We see the same thing with GDP data, when a rise from a severely depressed number in the prior period looks like a real gain–but it’s not. We see the same thing with airport traffic, which collapsed in April 2020 to practically nothing. Remember all those photos of empty airports? “Compared to 2019, the current 7-day moving average of daily checkpoint screenings is still down 37%, but compared to a year ago, it spiked by 1,168%.

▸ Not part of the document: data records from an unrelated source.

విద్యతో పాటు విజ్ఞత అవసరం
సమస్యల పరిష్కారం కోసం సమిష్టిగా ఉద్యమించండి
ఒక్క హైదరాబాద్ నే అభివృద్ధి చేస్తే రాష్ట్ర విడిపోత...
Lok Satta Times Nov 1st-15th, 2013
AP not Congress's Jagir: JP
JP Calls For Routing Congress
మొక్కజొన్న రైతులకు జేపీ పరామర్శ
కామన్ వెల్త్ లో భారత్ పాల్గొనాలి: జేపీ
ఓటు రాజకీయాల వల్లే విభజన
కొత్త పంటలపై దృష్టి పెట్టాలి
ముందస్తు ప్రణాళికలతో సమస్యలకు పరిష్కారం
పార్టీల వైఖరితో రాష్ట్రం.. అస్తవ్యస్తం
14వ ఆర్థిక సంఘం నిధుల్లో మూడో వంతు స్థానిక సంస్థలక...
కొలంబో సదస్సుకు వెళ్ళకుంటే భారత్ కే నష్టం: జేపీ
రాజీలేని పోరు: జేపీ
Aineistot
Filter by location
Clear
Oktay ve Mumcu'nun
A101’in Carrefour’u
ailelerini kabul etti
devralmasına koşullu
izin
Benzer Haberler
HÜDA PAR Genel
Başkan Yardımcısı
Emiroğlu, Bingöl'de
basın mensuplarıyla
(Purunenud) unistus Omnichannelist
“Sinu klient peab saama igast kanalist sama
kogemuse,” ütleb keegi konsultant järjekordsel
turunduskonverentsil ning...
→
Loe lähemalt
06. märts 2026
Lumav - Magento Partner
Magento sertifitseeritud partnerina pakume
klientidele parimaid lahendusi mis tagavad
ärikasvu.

All year-over-year percentage change figures of consumer spending, corporate revenues and profits, traffic, GDP, etc. will produce some truly absurd spikes, many of them without reaching the dollar levels of 2019.” Even Fed chief Powell has noted the base effect, specifically in the context of inflation. Powell will be correct in blaming a rise in CPI when it comes next week as dismissible due to the base effect. WolfStreet is sarcastic about companies trumpeting growth in revenue and earnings that in only the base effect and not authentic performance.

This is a long introduction to today’s US data release–PPI. It is expected to rise by 0.5% m/m in March but deliver a rise of 3.8% y/y. The same thing will happen with CPI next week, more like a jump to 2.5% from 1.7%. Here’s the central question–will we get a knee-jerk action to a higher number even though a 6th grader can grasp the base effect? Past experience suggests the knee-jerk reaction is inevitable, meaning a jump in bond yields, but likely short-lived. For one thing, everyone knows, or should, that in the US, PPI doesn’t feed CPI.

Longer-term, though, the market is convinced the Fed is wrong and will have to capitulate, whatever the inflation data. See the remarkable chart from The Daily Shot. The Fed can have a flat line out for years on end, but Oxford Economics and CME Fed funds futures implied rates are on an upswing. And that upswing is higher now than in mid-Feb.

fxsoriginal

All the same, aside from the mysteriously selling-off sterling, the dollar is on the defensive against the benchmark euro and most other currencies. We thought it was ending on Wednesday and had to lick severe wounds by end of day yesterday. The retreat against the yen and Swiss franc is especially noteworthy, but the loss against the CAD has yet to be validated--Canada reports jobs today and the BoC’s upbeat readings of late might get retracted now that cases/deaths/hospitalizations are rising and lockdowns starting up again.

Bottom line–we don’t like it. Logic based on data dictates a stronger dollar. If we are getting a pullback, we’d like to see a reason, even a bad one. This one seems to be position-paring and nothing “real.” Be careful.

US Affairs: The trial watched around the world got expert medical opinion yesterday–Floyd died from lack of oxygen, asphyxia, and not from a fentanyl overdose or a pre-existing heart condition. In short, the cop smothered him by pressing 91.5 pounds on Floyd’s neck without respite for 9 minutes and 29 seconds–when he had a “duty of care” for someone in custody. For someone fully restrained to say “I can’t breathe” is not equivalent to “resistance.” This trial is full of appalling, horrible testimony against the cop. It seems he cannot escape being found guilty of all three charges of murder. If somehow the jury finds him not guilty, the US can see disorder worse than in the Rodney King case in 1992.